Eine solche „Milliardär:innenssteuer“ würde weltweit 3.000 Menschen betreffen. Die potenziellen Einnahmen: 200 bis 250 Milliarden Dollar. Für Zucman könnte so eine grundlegende Ungerechtigkeit korrigiert werden. Derzeit zahlen die Reichsten weniger Steuern als ihre Chauffeur:innen, Hausangestellten oder der Rest der Bevölkerung, sagt er gegenüber dem deutschen Nachrichtenportal Deutsche Welle.
Der Rest von uns. Niemand wird gutheißen, dass Milliardär:innen weniger bezahlen als der Rest von uns, richtig? Auch nicht die Boulevard-Presse. Beim Treffen in Rio de Janeiro erhielt der brasilianische Vorstoß jedenfalls Rückenwind von den G20-Finanzminister:innen. Unterstützung kam auch aus prominenter Ecke: Fast 20 ehemalige Staats- und Regierungschefs haben einen offenen Brief unterzeichnet, der die aktuellen G20-Regierungen zur Umsetzung aufruft. Und selbst mehrere Superreiche haben sich Anfang des Jahres beim Weltwirtschaftsforum in Davos mit der Kampagne „Proud to pay more“ dafür ausgesprochen, höhere Abgaben zu leisten. Klingt also gar nicht mehr so utopisch.

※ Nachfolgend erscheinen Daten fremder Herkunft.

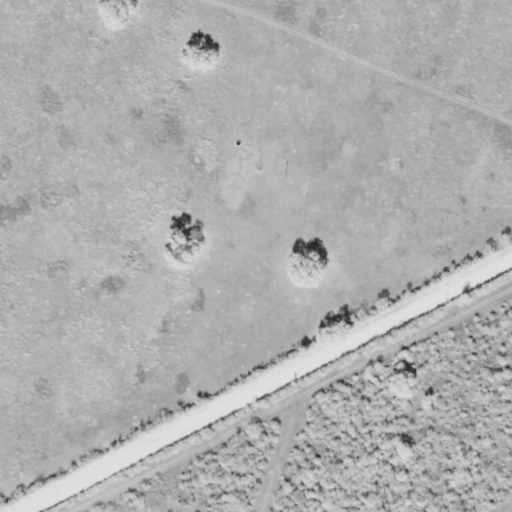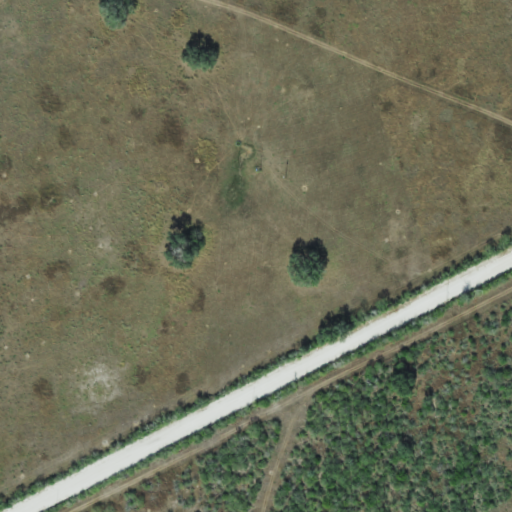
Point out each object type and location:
road: (267, 385)
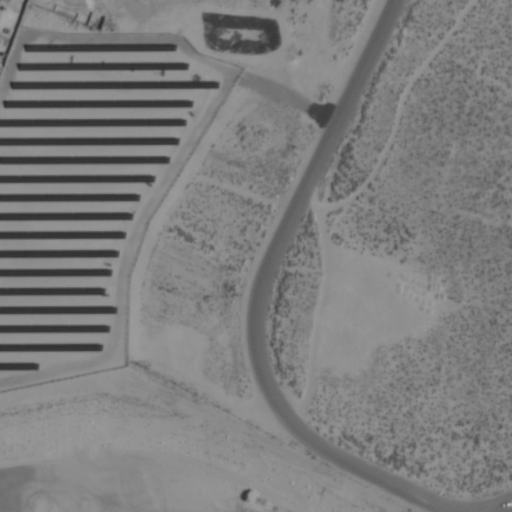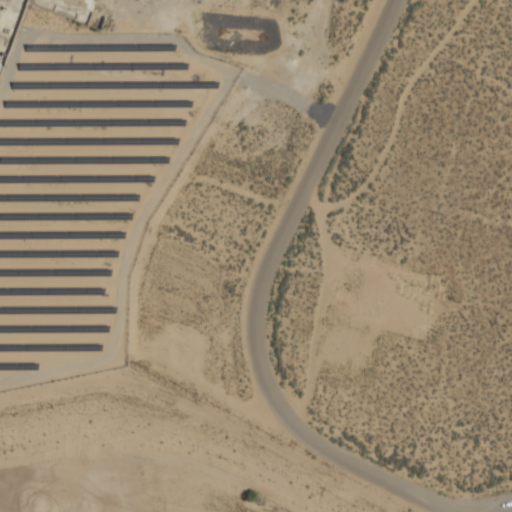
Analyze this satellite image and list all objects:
road: (263, 291)
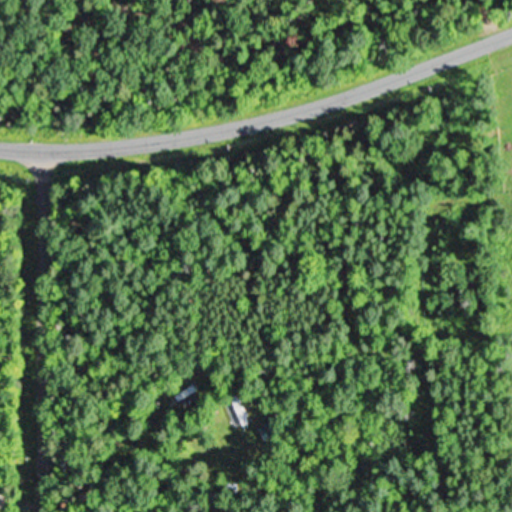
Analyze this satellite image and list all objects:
road: (260, 117)
road: (45, 333)
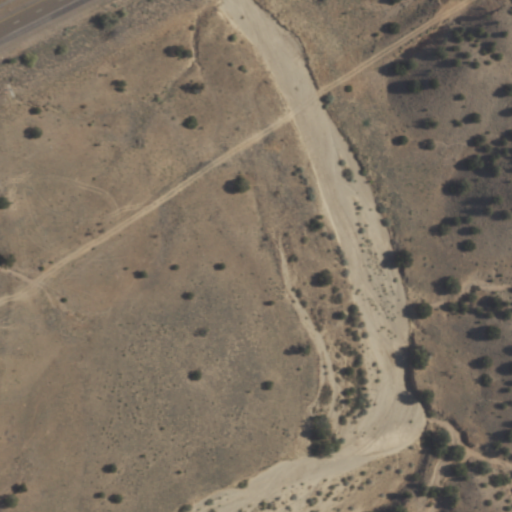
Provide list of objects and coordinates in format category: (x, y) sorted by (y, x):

Die gegenwärtigen Krisen kosten Geld. Angesichts der Klimakrise und der weltweit wachsenden sozialen Ungleichheit, ist die Zeit überreif für eine gerechtere Verteilung des gesellschaftlichen Reichtums. Auch in Österreich. Das sei den politischen Parteien für die nächste Legislaturperiode ins Stammbuch geschrieben. Von einer gerechteren Steuerpolitik profitieren alle Menschen. Ganz ohne Neid.